CINCINATTI, Ohio (Mennonite Mission Network) – One of the first pieces of knowledge that Jane and Jerrell Ross Richer presented in their seminar, 'Two-Way Mission' came courtesy of the World Bank. While indigenous people occupy roughly a quarter of the land on earth, they protect 80% of the planet's biodiversity.
The Cofán people, an indigenous group living in Ecuador, protect the one million acres of dense rain forest they own through a 15-foot property line of cleared brush around the entire area, as well as strict rules barring the export of timber and plant and animal goods.
These rules extend to outsiders, as well. The Ross Richers, who have lived and worked with the Cofán for the last seven years as mission workers with Mennonite Mission Network, are officially referred to as "visitors." For half a given year, Jane, Jerrell and their family work with indigenous church leaders as well as children, youth and families in the Ecuadorian rain forest, and work the other half of the year as educators in the U.S.
Despite the isolation of the Cofán, the Ross Richers explained, their culture has begun to shift. While the Cofán have been hunter-gatherers for thousands of years, they now use plastic fishing nets instead of traditional woven versions. Shotguns have replaced blowguns for hunting. Gas-powered boats are now the preferred method of travel along waterways instead of paddle canoes.
"It's not as if as missionaries we're going into a community that has never seen the outside before," said Jerrell. "We're working with a culture that some have called 'thinly westernized.'"
In the midst of these changes, Jerrell described a central question to their ministry: "How do we go in and share the good news without conquering the people socially, with our goods, with our stuff, with our materialism?"
To answer that, the Ross Richers needed a whiteboard and a marker.
While the covid pandemic made travel impossible for the family last year, Jane and Jerrell took the opportunity to take online classes through the North American Institute for Indigenous Theological Studies (NAIITS), based in Canada. The whiteboard, they explained, was to sketch out an illustration presented to them by one of their professors, Damian Costello.

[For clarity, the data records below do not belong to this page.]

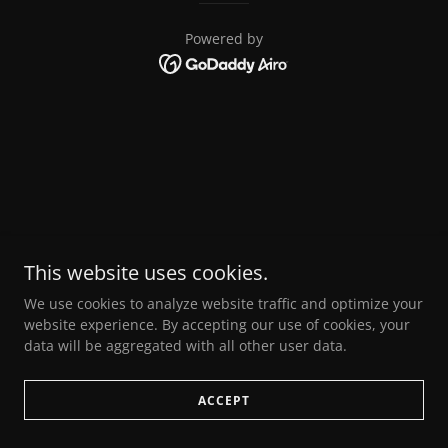
Powered by
This website uses cookies.
We use cookies to analyze website traffic and optimize your
website experience. By accepting our use of cookies, your
data will be aggregated with all other user data.
ACCEPT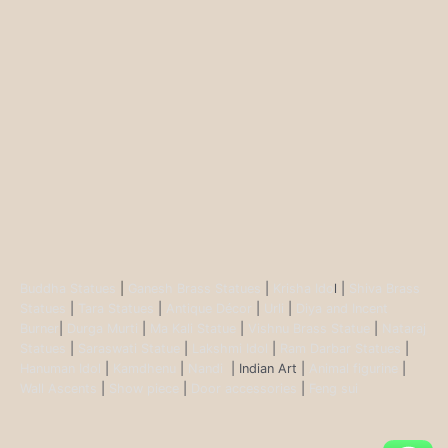
Buddha Statues
|
Ganesh Brass Statues
|
Krisha Ido
l |
Shiva Brass
Statues
|
Tara Statues
|
Antique Décor
|
Urli
|
Diya and Incent
Burner
|
Durga Murti
|
Ma Kali Statue
|
Vishnu Brass Statue
|
Nataraj
Statues
|
Saraswati Statue
|
Lakshmi Idol
|
Ram Darbar Statues
|
Hanuman Idol
|
Kamdhenu
|
Nandi
| Indian Art |
Animal figurine
|
Wall Ascents
|
Show piece
|
Door accessories
|
Feng sui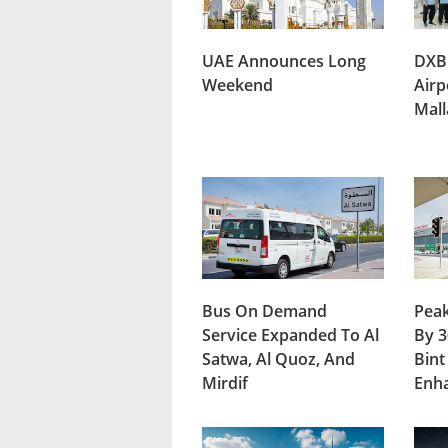
UAE Announces Long
DXB
Weekend
Airp
Mal
Bus On Demand
Peak
Service Expanded To Al
By 3
Satwa, Al Quoz, And
Bint
Mirdif
Enh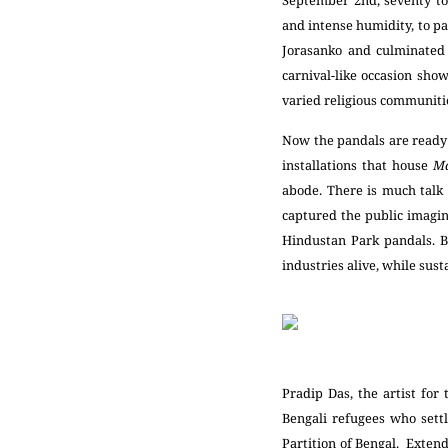
September 2
nd
, seventy t
and intense humidity, to pa
Jorasanko and culminated 
carnival-like occasion show
varied religious communiti
Now the pandals are ready 
installations that house
M
abode. There is much talk 
captured the public imagin
Hindustan Park pandals. B
industries alive, while sus
Pradip Das, the artist fo
Bengali refugees who sett
Partition of Bengal. Extend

To begin, Jane sketched out a cross in the top middle of the board. A representation of Jesus and his teachings. At the bottom left, a car. This, Jane explained, was a symbol of western ideology. Getting from one place to another. An identity based on doing actions. On the bottom right of the board, a medicine wheel. The medicine wheel, a circle split into four equal quarters, represented a common indigenous ideology of balance. An identity based on being in harmony with the people and world around you.
"We often ask is it okay to take Christian missions to [indigenous people] and change this," said Jane, pointing to the medicine wheel. Instead, she explained, there are so many existing elements to the cultures of indigenous people that are a natural pairing to the teachings of Jesus, who lived in a time that mirrors indigenous society much closer than western culture.
"When you really start to look at who Jesus was and what he talked about, it goes a lot better with what's already there [in indigenous cultures]," said Jane. "And so it's been very fascinating for us as missionaries to think that we have something, but they're teaching us way more about [Jesus] than we thought we needed to learn."
"We don't want the Cofán to do church when Jane and I are there, and then when we leave [they] just wait until we come back and become dependent on us," said Jerrell. "We want to empower them to do their own thing in their own way."